- RECORDS FOR THE EXERCISE -
========
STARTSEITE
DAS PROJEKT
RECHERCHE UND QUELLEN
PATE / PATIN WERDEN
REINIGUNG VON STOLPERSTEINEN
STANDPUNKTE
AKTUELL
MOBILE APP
========
- TASK DETAILS -
Output all the lines above, matching them word for word.

- TASK SOLUTION -
STARTSEITE
DAS PROJEKT
RECHERCHE UND QUELLEN
PATE / PATIN WERDEN
REINIGUNG VON STOLPERSTEINEN
STANDPUNKTE
AKTUELL
MOBILE APP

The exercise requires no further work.